Bandas' tryst with diplomacy
Dr Hastings Banda, a former Prime Minister and later President of Malawi (1964-1994), did not have a Sri Lankan ancestry despite his last name --BANDA. Nor has the current President of the 193-member UN General Assembly who has a variation of BANDA in his double-barreled last name: Tijjani MuhammadBande, described as a diplomat, academic and political scientist from Nigeria.
But still, the name BANDA, and variations of it, remained prominent in both UN and Sri Lankan diplomatic circles in a bygone era. Dr Palitha TB Kohona, Sri Lanka’s former Permanent Representative and Chief of the UN Treaty Section, had TIKIRI BANDA as his middle names. So did Bernard AB Goonetilleke, a former acting Permanent Representative of Sri Lanka to the UN who was ANTON BANDARA.
Jayantha CB Dhanapala, a former UN Under- Secretary- General for Disarmament Affairs and one-time Sri Lanka’s Ambassador to the US, was a CUDA BANDARA. And then there was the late HKJR BANDARA, a senior diplomat at the Sri Lanka Mission to the UN, and later our Ambassador in Egypt and Indonesia and High Commissioner in Australia.

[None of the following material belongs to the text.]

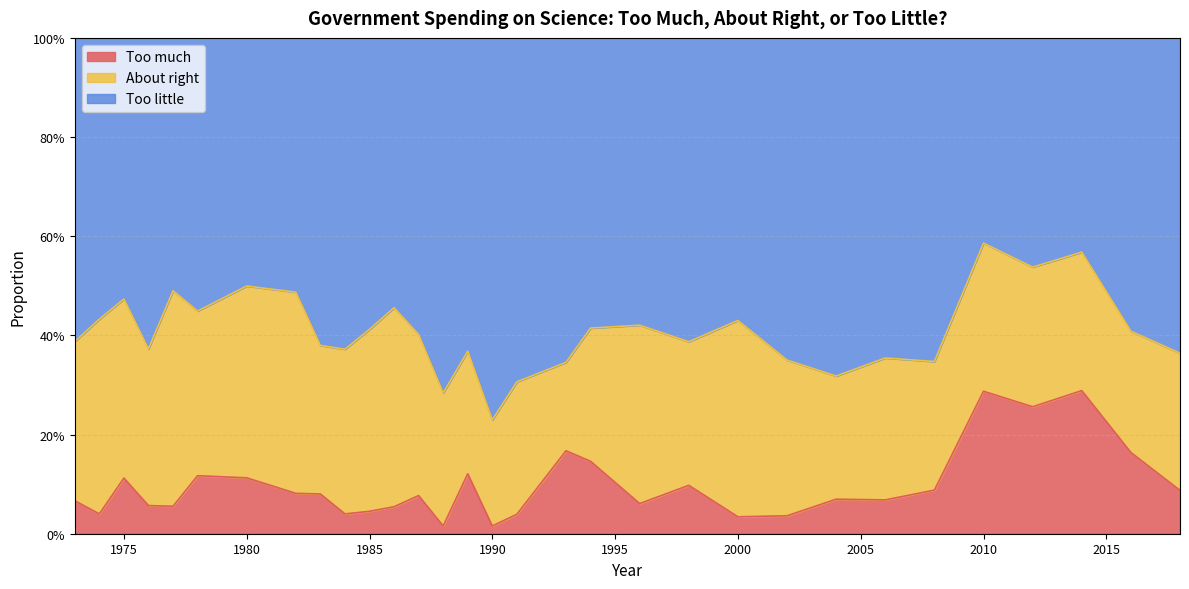

What is the average value of the Too much series?

0.1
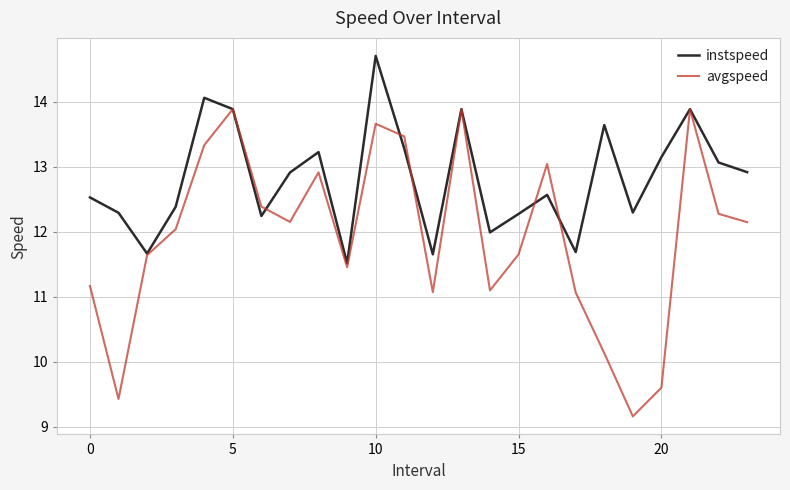

In avgspeed, how many points are lower than both neighbors (excluding endpoints)?

6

And it begs the question: What prompts BANDAs and BANDARAs to go places in Sri Lankan diplomacy?
Meanwhile, Lebanon’s current Permanent Representative to the UN does not have a Sri Lankan ancestry either even though her last name sounds like a shopkeeper from a remote village in Kuliyapitiya or Pelmadulla: Dr. Amal MUDALLALI, a former Senior Scholar at the Woodrow Wilson Center in Washington DC.
Perhaps in Arab circles, her last name is pronounced as MUDALLALI.